### Provided records
- - - - -

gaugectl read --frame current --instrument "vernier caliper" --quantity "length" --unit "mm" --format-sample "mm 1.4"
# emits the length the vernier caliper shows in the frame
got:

- - - - -

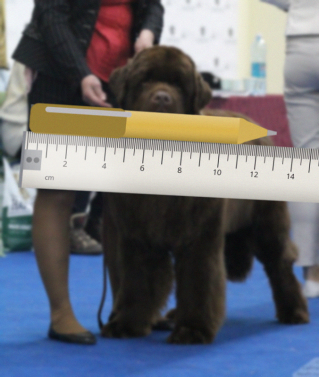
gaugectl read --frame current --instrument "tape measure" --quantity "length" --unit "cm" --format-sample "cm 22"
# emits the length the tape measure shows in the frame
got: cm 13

- - - - -

### Problem to work on
Collect every line in the records above that contains the string "length", matching case exactly.

### Exercise result
gaugectl read --frame current --instrument "vernier caliper" --quantity "length" --unit "mm" --format-sample "mm 1.4"
# emits the length the vernier caliper shows in the frame
gaugectl read --frame current --instrument "tape measure" --quantity "length" --unit "cm" --format-sample "cm 22"
# emits the length the tape measure shows in the frame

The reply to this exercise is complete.